Excerpt:
= = = =
First, for all the general purpose utility functions, we have two
choices. We could move these functions to a new module called
`Automake:Utils' or move them to the already existing
`Automake::General' module which would apparently (when looking at its
name) fill this purpose. When digging into this module, we can see
that it redefines some core Perl functionalities (such as the END
function). Knowing that, I think it would be better to create a new
module and place the subroutines accordingly. The `version', `usage'
and `parse_arguments' subroutine should be moved to this module as
well as the subroutines cited above.

Among the list of subroutines in the main file, we can see a number of
subroutines with the same naming scheme (for example `handle_*' or
`require_*'). I need to see if they all serve a related purpose and
then group them accordingly into new or existing modules.

Existing modules
================

When it comes to existing modules, I will try to move some subroutines
to them when it is possible. The goal of the project is not to add as
much modules as possible but rather make the structure of the program
as coherent as possible while not changing the behavior for the users.
= = = =
Given information:
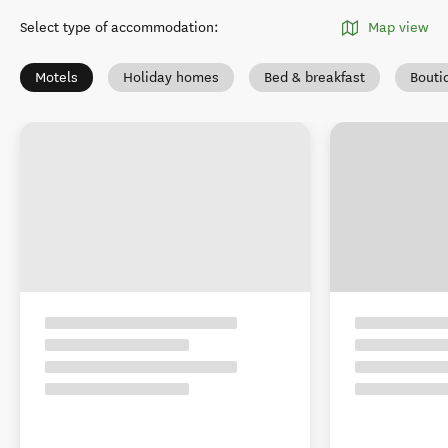
Select type of accommodation
:
Map view
Motels
Holiday homes
Bed & breakfast
Bouti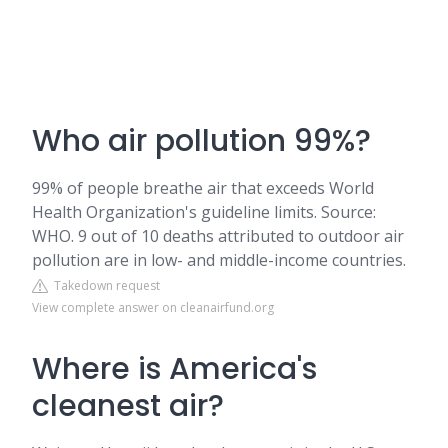
Who air pollution 99%?
99% of people breathe air that exceeds World
Health Organization's guideline limits. Source:
WHO. 9 out of 10 deaths attributed to outdoor air
pollution are in low- and middle-income countries.
Takedown request
View complete answer on cleanairfund.org
Where is America's
cleanest air?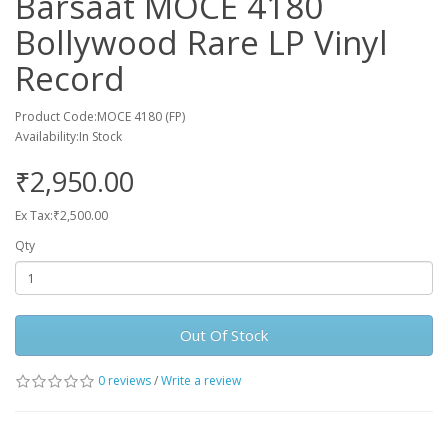
Barsaat MOCE 4180
Bollywood Rare LP Vinyl
Record
Product Code:MOCE 4180 (FP)
Availability:In Stock
₹2,950.00
Ex Tax:₹2,500.00
Qty
Out Of Stock
0 reviews
/
Write a review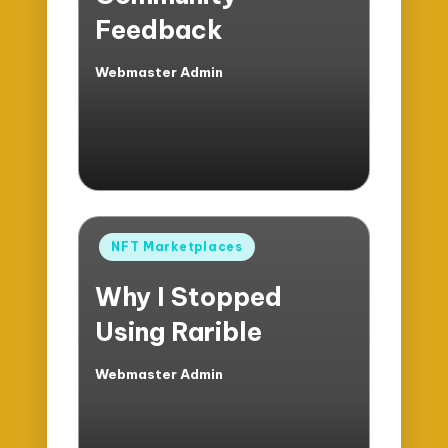
Feedback
Webmaster Admin
Posted
by
Posted
NFT Marketplaces
in
Why I Stopped
Using Rarible
Webmaster Admin
Posted
by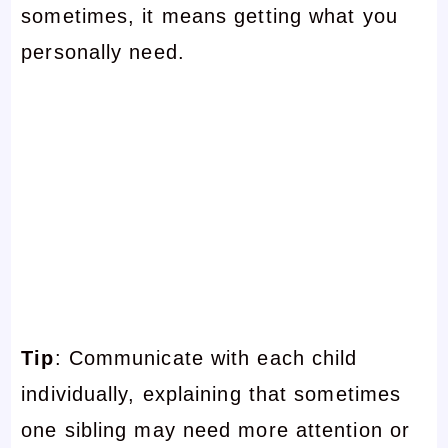
sometimes, it means getting what you
personally need.
Tip
: Communicate with each child
individually, explaining that sometimes
one sibling may need more attention or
= = = =
Problems and tasks:
**a)** From the excerpt on splitting up Automake's modules, give back the stretch from "When it comes" through "for the users.", copied word for word.
**b)** In the excerpt on splitting up Automake's modules, which core Perl function is given as an example of what the `Automake::General' module redefines?
**c)** Write what comes next in the excerpt on splitting up Automake's modules, starting after its final sentence.

Answers to the exercises:
**a)**
When it comes to existing modules, I will try to move some subroutines
to them when it is possible. The goal of the project is not to add as
much modules as possible but rather make the structure of the program
as coherent as possible while not changing the behavior for the users.

**b)** The END function.

**c)**
The important thing is to understand which module does what. Here is
a table with a small explanation of the modules' utility:

- `Automake::ChannelDefs': Defines channels and helper functions;
- `Automake::Channel': Functions for error and warning management;
- `Automake::Condition': Record conjunction of conditionals;
- `Automake::Config': Global variables to be used in the program (like
the release number or year of lease);
- `Automake::Configure_ac': Functions for locating `configure.ac' or
`configure.in';
- `Automake::DisjConditions': Like `Automake::Condition' but with
disjunction instead of conjunction;
- `Automake::FileUtils': File handling;
- `Automake::General': Redefine Perl core functionalities;
- `Automake::Getopt': Get command line options;
- `Automake::Global': Global variable and constant definitions;
- `Automake::ItemDef': Base class for `Automake::VarDef' and
`Automake::RuleDef';
- `Automake::Item': Base class for `Automake::Var' and
`Automake::Rule';
- `Automake::Language': Class for defining languages;
- `Automake::Location': Track location with a stack of contexts;
- `Automake::Options': Keep track of `Automake' options;
- `Automake::RuleDef': Rule definitions;
- `Automake::Rule': Define `Automake' rules;
- `Automake::VarDef': Variable definitions;
- `Automake::Variable': Define `Automake' variables;
- `Automake::Version': Functions for comparing program versions based
on patterns;
- `Automake::Wrap': Functions for formatting paragraphs;
- `Automake::XFile': Error handling in file handles;

Conclusion
==========

As we've seen in this report, their is a big task ahead of me in terms
of module reorganization. For the sake of quality code and easier
maintainability, I will add unit tests for the newly created modules
as well as the ones that are not tested. To see if the new
architecture is well integrated with the already existing one, I will
use the existing test suite and the integration/validation tests it
provides. At the end of the summer, Automake should feel the same for
users while being more easily maintainable and extendable.

Footnotes
_________

[1] The variable is used internally in the global file but is unused
elsewhere so we will remove it from its default exports.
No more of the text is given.